空気が鳴り、石畳が跳ね、白に土煙が混じって灰色になる。門前の敵が伏せ、城内へ戻る足が乱れた。
続いてもう一撃。今度は門そのものを叩く。
重い響きが霧の奥で折れ、金具が悲鳴のように鳴り響く。
攻めと退きが投石と噛み合い、繰り返すほど門の輪郭が削れていく。木の板がめくれ、鉄の箍が歪み、蝶番の悲鳴が質を変える。要塞上の矢は細くなり、代わりに門前の土煙が濃くなる。
白い霧は、いつしか灰色に染まっていた。
内側の防柵が軋みながら露出し、続く石弾がそこを叩いた。鉄が鳴く。木が折れる。
要塞の呼吸が一度、詰まる。
そして――門が割れた。
「門が開いたぞ!」
誰かの声が、霧の底で震えたと同時に、中軍の旗が上がる。王国歩兵隊の隊列が攻めの形へ変わる。
槍先が揃い、鎧の面が同じ角度で前を向く。グロワールの隊も突入の間合いへ寄ってくる。陣の重心が、ゆっくり前へ滑った。
誰もが勝利を確信した、そのとき――風の向きが変わった。
潮の音がひとつ低くなる。
霧が揺れ、門口が急に鮮明に浮かび上がる。
灰を含んだ霧が、左右へ引き裂かれていく。
霧の奥から、一人の女が歩み出てきた。
護衛も旗も連れていない。
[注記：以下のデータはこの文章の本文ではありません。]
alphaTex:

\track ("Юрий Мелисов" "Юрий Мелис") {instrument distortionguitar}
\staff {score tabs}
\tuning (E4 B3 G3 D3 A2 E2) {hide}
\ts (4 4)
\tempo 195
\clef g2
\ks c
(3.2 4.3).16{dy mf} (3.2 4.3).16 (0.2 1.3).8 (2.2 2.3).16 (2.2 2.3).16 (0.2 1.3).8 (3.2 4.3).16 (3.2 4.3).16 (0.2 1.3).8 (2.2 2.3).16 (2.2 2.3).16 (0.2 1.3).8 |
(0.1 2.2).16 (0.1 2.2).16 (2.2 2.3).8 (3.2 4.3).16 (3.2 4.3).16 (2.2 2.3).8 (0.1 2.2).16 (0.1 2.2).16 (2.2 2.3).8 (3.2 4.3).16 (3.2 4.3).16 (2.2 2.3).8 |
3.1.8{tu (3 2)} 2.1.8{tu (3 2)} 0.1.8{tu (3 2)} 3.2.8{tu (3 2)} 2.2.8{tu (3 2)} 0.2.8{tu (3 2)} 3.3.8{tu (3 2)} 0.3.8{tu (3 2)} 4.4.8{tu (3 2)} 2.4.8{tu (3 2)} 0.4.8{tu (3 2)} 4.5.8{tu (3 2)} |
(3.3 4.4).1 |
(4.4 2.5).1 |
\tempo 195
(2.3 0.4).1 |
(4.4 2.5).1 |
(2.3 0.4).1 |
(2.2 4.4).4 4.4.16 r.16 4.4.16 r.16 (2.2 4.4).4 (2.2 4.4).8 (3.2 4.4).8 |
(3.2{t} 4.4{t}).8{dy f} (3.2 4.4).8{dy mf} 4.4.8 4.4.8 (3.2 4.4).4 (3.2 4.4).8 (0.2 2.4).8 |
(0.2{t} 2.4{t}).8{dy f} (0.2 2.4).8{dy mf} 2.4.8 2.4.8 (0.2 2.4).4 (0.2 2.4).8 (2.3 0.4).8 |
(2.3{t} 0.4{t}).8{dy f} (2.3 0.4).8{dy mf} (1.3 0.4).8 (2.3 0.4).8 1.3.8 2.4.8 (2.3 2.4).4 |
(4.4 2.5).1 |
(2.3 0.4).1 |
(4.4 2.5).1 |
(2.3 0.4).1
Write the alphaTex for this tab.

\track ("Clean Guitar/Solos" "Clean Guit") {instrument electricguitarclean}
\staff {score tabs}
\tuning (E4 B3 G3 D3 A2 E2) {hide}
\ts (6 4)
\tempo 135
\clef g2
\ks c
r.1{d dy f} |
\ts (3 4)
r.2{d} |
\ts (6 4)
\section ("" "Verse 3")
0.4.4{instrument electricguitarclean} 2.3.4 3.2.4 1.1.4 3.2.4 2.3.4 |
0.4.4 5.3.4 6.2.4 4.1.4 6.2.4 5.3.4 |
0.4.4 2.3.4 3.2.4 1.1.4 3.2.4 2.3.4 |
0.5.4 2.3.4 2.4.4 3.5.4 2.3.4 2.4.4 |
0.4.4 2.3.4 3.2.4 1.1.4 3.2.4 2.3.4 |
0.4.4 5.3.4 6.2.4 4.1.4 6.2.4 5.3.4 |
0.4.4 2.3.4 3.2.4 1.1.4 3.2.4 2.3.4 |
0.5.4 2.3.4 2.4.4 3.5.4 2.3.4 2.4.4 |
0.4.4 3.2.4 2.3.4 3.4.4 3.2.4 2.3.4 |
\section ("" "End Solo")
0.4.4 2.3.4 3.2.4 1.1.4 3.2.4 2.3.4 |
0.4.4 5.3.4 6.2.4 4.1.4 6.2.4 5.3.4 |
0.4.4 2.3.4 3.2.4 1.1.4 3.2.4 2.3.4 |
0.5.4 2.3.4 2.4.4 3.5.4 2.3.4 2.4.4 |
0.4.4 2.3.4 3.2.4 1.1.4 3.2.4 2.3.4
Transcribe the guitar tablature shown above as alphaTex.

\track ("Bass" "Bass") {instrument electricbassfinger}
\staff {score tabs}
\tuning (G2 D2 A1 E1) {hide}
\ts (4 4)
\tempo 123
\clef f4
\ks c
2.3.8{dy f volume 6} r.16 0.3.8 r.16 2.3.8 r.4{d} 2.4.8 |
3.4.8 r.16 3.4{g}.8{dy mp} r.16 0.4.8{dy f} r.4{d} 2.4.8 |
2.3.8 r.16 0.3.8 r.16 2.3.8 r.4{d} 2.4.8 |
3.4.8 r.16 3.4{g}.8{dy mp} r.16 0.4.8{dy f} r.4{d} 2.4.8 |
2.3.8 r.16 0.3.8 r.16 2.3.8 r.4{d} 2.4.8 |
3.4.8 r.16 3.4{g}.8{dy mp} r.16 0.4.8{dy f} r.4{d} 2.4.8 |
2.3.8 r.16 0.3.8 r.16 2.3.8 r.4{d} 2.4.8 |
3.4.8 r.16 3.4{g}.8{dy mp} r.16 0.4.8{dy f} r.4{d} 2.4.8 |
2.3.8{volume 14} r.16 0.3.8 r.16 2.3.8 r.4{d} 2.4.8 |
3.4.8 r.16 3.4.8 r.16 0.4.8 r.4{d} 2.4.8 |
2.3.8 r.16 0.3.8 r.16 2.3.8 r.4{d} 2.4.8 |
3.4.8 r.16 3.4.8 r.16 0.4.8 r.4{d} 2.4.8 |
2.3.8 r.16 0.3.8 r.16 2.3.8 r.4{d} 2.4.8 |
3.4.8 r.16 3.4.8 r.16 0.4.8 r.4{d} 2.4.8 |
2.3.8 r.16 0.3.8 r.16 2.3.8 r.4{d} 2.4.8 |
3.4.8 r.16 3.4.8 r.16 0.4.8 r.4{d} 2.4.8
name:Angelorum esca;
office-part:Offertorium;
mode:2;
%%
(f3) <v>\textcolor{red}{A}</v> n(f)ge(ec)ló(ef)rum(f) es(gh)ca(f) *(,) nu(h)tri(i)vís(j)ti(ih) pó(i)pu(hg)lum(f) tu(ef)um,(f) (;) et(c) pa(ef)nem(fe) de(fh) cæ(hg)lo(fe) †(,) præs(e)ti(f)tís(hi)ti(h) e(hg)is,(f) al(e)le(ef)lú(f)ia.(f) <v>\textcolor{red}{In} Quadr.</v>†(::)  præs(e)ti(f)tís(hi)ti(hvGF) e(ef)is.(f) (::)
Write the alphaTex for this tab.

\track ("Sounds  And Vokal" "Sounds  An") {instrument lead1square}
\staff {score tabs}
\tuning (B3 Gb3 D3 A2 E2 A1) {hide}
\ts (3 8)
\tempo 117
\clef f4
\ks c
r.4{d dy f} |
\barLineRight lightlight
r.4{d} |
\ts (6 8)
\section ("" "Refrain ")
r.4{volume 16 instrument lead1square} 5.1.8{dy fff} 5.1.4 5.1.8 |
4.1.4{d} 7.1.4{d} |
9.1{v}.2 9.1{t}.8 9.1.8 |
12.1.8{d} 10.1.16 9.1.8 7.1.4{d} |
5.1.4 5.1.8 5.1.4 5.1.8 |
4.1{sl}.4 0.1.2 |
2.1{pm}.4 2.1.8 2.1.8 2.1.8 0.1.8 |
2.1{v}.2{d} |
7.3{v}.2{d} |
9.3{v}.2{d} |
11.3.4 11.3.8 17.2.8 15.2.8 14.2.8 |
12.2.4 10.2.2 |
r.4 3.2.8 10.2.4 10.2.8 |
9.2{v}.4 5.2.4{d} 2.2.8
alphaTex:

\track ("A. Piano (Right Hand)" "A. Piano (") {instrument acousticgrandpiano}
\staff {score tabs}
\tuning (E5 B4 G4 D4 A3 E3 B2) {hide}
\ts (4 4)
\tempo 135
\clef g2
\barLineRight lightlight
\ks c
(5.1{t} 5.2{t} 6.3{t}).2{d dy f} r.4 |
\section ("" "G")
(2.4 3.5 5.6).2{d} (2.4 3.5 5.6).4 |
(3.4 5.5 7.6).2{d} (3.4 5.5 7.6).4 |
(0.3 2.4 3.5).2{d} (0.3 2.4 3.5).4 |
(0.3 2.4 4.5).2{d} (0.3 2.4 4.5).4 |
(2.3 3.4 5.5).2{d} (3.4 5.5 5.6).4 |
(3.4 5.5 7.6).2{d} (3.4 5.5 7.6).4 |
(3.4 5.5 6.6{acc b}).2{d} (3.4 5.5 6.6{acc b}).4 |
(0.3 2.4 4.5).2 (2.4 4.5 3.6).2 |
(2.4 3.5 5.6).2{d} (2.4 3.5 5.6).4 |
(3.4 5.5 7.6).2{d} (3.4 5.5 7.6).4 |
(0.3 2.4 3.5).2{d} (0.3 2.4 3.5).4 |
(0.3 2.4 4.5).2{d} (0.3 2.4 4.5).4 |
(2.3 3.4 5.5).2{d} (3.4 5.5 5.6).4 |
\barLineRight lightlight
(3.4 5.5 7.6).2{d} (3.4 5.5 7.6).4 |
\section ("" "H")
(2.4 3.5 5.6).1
だがそれが、かえって異様な圧となって迫ってくる。
鎧は過不足なく身体に沿い、飾りは最小限。
肩の継ぎ目、刃の収まり、腰の落とし方――すべてが整いすぎている。
瓦礫の段差を正確に拾い、門口へ来て止まった。
止まった瞬間、周囲の音が一段落ちた。
稜堡の上で弓指が呼吸ひとつ止まり、矢の引きが遅れる。
霧の流れが、その周囲だけ薄い。矢筋さえ迷っているように見えた。
女は静かに兜の面を下ろす。
そこでグロワールの声が、霧の裂け目へ落ちた。
「“軍神”――マーガレット・シュロップシャイア!」
難攻不落の要塞。
その破れた門前に、軍神が影のように立ちはだかった。